*** INPUT Section Begins ***
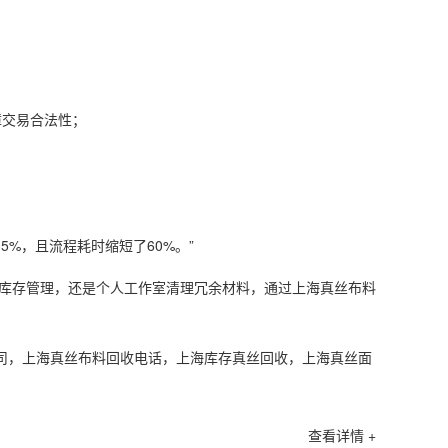
障交易合法性；
%，且流程耗时缩短了60%。”
化库存管理，还是个人工作室清理冗余材料，通过上海真丝布料
海真丝布料回收公司，上海真丝布料回收电话，上海库存真丝回收，上海真丝面
查看详情 +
*** INPUT Section Ends ***
• **EXERCISE DIRECTIONS**
From the first line to the last, reproduce the records above exactly and skip the pictures.

• **COMPLETED TASK**
障交易合法性；
%，且流程耗时缩短了60%。”
化库存管理，还是个人工作室清理冗余材料，通过上海真丝布料
海真丝布料回收公司，上海真丝布料回收电话，上海库存真丝回收，上海真丝面
查看详情 +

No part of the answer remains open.